TO-DO ITEM =
Emit the data below verbatim, stripping out any pictures.

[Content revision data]
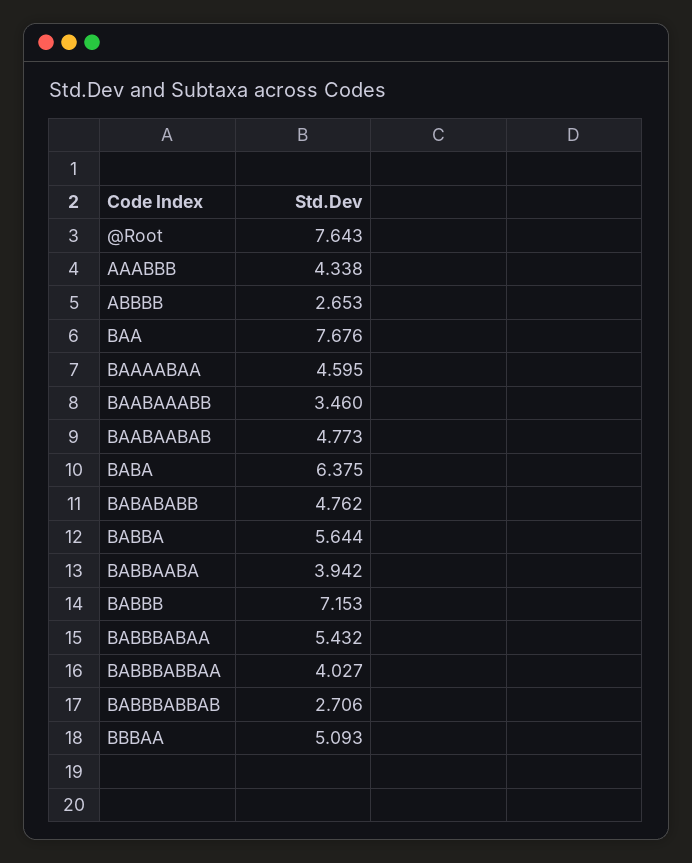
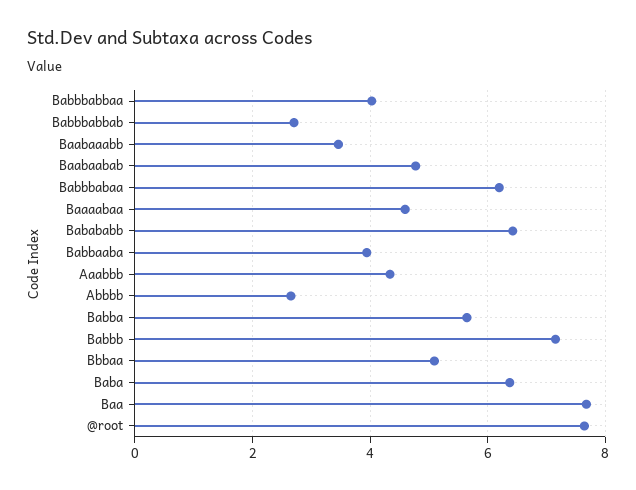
  {
    "@Root": 7.643,
    "AAABBB": 4.338,
    "ABBBB": 2.653,
    "BAA": 7.676,
    "BAAAABAA": 4.595,
    "BAABAAABB": 3.46,
    "BAABAABAB": 4.773,
    "BABA": 6.375,
-   "BABABABB": 4.762,
+   "BABABABB": 6.4,
    "BABBA": 5.644,
    "BABBAABA": 3.942,
    "BABBB": 7.153,
-   "BABBBABAA": 5.432,
+   "BABBBABAA": 6.2,
    "BABBBABBAA": 4.027,
    "BABBBABBAB": 2.706,
    "BBBAA": 5.093
  }

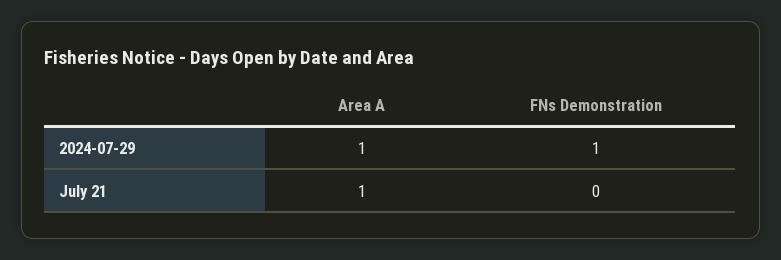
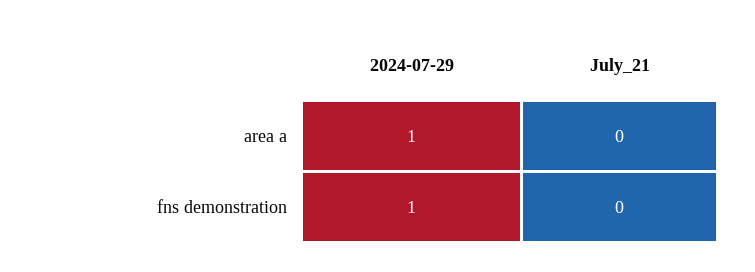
  {
    "Area A": {
      "2024-07-29": 1,
-     "July 21": 1
+     "July 21": 0
    },
    "FNs Demonstration": {
      "2024-07-29": 1,
      "July 21": 0
    }
  }

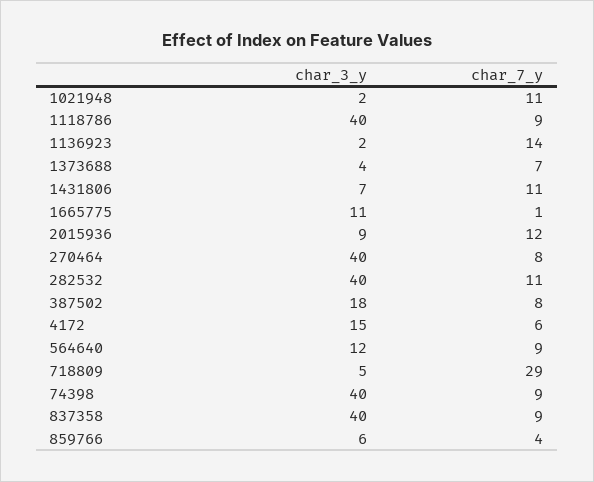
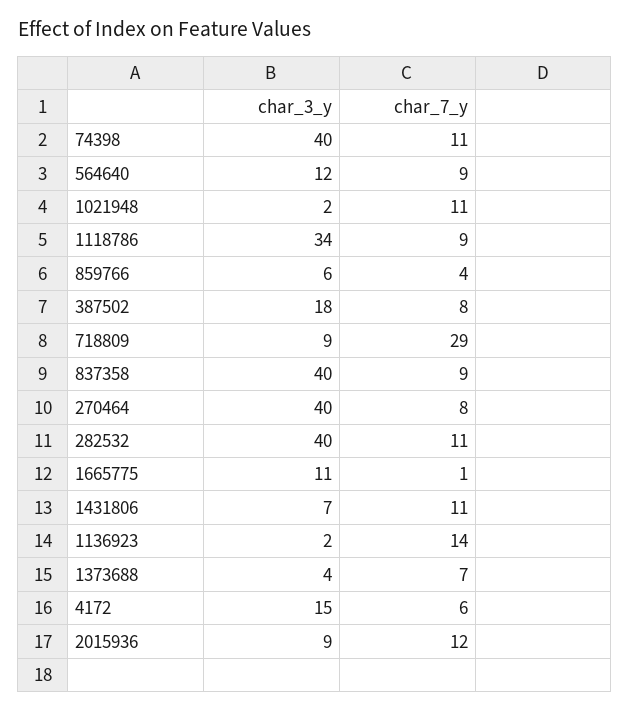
  {
    "char_3_y": {
      "1021948": 2,
-     "1118786": 40,
+     "1118786": 34,
      "1136923": 2,
      "1373688": 4,
      "1431806": 7,
      "1665775": 11,
      "2015936": 9,
      "270464": 40,
      "282532": 40,
      "387502": 18,
      "4172": 15,
      "564640": 12,
-     "718809": 5,
+     "718809": 9,
      "74398": 40,
      "837358": 40,
      "859766": 6
    },
    "char_7_y": {
      "1021948": 11,
      "1118786": 9,
      "1136923": 14,
      "1373688": 7,
      "1431806": 11,
      "1665775": 1,
      "2015936": 12,
      "270464": 8,
      "282532": 11,
      "387502": 8,
      "4172": 6,
      "564640": 9,
      "718809": 29,
-     "74398": 9,
+     "74398": 11,
      "837358": 9,
      "859766": 4
    }
  }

RESULT FOR THIS EXERCISE =
  {
    "@Root": 7.643,
    "AAABBB": 4.338,
    "ABBBB": 2.653,
    "BAA": 7.676,
    "BAAAABAA": 4.595,
    "BAABAAABB": 3.46,
    "BAABAABAB": 4.773,
    "BABA": 6.375,
-   "BABABABB": 4.762,
+   "BABABABB": 6.4,
    "BABBA": 5.644,
    "BABBAABA": 3.942,
    "BABBB": 7.153,
-   "BABBBABAA": 5.432,
+   "BABBBABAA": 6.2,
    "BABBBABBAA": 4.027,
    "BABBBABBAB": 2.706,
    "BBBAA": 5.093
  }

  {
    "Area A": {
      "2024-07-29": 1,
-     "July 21": 1
+     "July 21": 0
    },
    "FNs Demonstration": {
      "2024-07-29": 1,
      "July 21": 0
    }
  }

  {
    "char_3_y": {
      "1021948": 2,
-     "1118786": 40,
+     "1118786": 34,
      "1136923": 2,
      "1373688": 4,
      "1431806": 7,
      "1665775": 11,
      "2015936": 9,
      "270464": 40,
      "282532": 40,
      "387502": 18,
      "4172": 15,
      "564640": 12,
-     "718809": 5,
+     "718809": 9,
      "74398": 40,
      "837358": 40,
      "859766": 6
    },
    "char_7_y": {
      "1021948": 11,
      "1118786": 9,
      "1136923": 14,
      "1373688": 7,
      "1431806": 11,
      "1665775": 1,
      "2015936": 12,
      "270464": 8,
      "282532": 11,
      "387502": 8,
      "4172": 6,
      "564640": 9,
      "718809": 29,
-     "74398": 9,
+     "74398": 11,
      "837358": 9,
      "859766": 4
    }
  }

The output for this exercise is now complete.